> _PROVIDED DATA_
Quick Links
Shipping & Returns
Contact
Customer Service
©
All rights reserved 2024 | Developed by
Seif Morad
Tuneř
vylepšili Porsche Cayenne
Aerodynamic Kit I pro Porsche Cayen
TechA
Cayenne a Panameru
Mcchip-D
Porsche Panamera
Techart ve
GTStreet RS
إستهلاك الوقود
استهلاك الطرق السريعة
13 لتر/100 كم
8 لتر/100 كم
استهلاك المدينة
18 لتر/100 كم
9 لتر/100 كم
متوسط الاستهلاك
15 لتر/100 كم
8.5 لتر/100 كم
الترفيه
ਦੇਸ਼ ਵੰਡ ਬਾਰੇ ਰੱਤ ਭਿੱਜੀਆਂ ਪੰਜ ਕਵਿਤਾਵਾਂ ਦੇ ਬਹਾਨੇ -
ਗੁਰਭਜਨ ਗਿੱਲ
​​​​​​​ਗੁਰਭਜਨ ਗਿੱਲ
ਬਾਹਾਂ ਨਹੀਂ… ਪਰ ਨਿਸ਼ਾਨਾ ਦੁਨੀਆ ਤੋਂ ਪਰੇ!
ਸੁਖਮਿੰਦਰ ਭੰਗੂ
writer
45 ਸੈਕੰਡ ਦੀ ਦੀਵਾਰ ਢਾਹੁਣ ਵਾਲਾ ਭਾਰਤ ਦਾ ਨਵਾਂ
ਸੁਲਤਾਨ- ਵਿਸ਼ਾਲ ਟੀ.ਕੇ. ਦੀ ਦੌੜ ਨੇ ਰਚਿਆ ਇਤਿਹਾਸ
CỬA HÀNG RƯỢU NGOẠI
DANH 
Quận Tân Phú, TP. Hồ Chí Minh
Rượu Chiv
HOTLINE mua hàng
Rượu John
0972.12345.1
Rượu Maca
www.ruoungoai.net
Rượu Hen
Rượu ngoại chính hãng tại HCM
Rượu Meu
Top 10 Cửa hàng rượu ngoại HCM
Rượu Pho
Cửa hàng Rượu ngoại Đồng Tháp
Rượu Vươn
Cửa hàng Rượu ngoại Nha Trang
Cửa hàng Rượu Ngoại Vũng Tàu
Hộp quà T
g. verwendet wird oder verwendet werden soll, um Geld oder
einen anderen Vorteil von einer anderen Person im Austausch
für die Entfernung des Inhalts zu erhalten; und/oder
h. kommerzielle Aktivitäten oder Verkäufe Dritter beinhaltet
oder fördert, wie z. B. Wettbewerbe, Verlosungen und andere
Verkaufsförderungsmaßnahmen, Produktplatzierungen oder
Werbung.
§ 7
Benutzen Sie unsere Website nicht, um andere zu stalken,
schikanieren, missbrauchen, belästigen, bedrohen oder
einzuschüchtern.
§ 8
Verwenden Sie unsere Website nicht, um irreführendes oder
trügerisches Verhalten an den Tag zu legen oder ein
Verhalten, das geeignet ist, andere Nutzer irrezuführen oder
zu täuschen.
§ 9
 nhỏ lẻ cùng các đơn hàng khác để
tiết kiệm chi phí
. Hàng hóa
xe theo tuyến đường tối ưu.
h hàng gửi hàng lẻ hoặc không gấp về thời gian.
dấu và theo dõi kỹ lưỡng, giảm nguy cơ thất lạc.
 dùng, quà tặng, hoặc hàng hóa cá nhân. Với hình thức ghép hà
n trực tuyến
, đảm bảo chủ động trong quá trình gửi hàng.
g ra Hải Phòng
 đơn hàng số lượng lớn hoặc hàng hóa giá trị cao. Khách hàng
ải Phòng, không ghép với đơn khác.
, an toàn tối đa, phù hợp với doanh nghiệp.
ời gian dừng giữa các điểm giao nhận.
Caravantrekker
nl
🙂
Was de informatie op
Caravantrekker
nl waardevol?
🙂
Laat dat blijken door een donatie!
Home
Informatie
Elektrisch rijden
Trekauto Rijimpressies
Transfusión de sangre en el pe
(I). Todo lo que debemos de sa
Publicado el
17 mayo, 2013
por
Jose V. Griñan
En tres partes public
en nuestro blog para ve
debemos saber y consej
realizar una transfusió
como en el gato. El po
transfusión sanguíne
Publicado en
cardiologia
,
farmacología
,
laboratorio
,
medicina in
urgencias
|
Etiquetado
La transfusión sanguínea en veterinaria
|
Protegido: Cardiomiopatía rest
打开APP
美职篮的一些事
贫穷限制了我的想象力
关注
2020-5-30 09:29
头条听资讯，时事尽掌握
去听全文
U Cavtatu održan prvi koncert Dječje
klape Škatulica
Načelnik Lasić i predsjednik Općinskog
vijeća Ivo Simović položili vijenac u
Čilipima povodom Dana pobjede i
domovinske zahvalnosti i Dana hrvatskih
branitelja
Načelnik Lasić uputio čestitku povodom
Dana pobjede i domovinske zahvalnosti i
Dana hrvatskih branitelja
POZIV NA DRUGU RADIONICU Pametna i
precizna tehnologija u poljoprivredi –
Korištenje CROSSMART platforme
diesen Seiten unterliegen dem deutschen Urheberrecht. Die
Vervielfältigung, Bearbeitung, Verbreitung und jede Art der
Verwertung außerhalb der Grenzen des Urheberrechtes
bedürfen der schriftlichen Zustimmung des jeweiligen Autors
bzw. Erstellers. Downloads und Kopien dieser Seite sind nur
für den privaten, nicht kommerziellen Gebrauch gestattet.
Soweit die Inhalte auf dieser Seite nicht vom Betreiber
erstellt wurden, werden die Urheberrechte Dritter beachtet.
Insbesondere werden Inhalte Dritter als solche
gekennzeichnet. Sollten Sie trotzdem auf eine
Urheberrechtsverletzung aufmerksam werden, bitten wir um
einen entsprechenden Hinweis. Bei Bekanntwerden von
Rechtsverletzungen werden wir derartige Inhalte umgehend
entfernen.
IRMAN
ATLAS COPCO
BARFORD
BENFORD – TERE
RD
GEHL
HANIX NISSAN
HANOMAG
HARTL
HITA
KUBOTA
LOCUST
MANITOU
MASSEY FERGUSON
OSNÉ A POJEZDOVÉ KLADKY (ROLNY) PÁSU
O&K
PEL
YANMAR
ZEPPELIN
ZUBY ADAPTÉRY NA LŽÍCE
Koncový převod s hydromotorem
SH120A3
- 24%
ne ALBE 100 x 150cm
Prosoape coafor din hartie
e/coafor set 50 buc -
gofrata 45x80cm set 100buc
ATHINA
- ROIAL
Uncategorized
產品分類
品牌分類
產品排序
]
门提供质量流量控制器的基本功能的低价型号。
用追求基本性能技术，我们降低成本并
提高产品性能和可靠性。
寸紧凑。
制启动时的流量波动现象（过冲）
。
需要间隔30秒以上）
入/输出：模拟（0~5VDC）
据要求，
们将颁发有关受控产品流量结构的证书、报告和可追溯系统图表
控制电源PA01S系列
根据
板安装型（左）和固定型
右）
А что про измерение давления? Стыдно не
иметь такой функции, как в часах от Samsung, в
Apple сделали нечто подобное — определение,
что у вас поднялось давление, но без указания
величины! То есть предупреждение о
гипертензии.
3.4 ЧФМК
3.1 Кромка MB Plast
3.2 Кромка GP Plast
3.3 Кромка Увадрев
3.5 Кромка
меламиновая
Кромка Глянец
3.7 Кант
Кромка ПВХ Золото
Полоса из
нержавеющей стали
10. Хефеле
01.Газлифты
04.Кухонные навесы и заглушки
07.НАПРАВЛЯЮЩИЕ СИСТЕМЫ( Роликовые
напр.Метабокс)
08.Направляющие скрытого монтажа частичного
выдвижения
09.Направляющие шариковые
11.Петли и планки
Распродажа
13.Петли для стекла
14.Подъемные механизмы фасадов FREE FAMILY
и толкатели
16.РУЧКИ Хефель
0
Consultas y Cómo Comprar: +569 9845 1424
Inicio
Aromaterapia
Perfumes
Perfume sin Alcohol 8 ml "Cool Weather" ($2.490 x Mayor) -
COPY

> _EXERCISE_
Copy every line in the data above that has the string "Porsche" in it.

> _ANSWER BOX_
vylepšili Porsche Cayenne
Aerodynamic Kit I pro Porsche Cayen
Porsche Panamera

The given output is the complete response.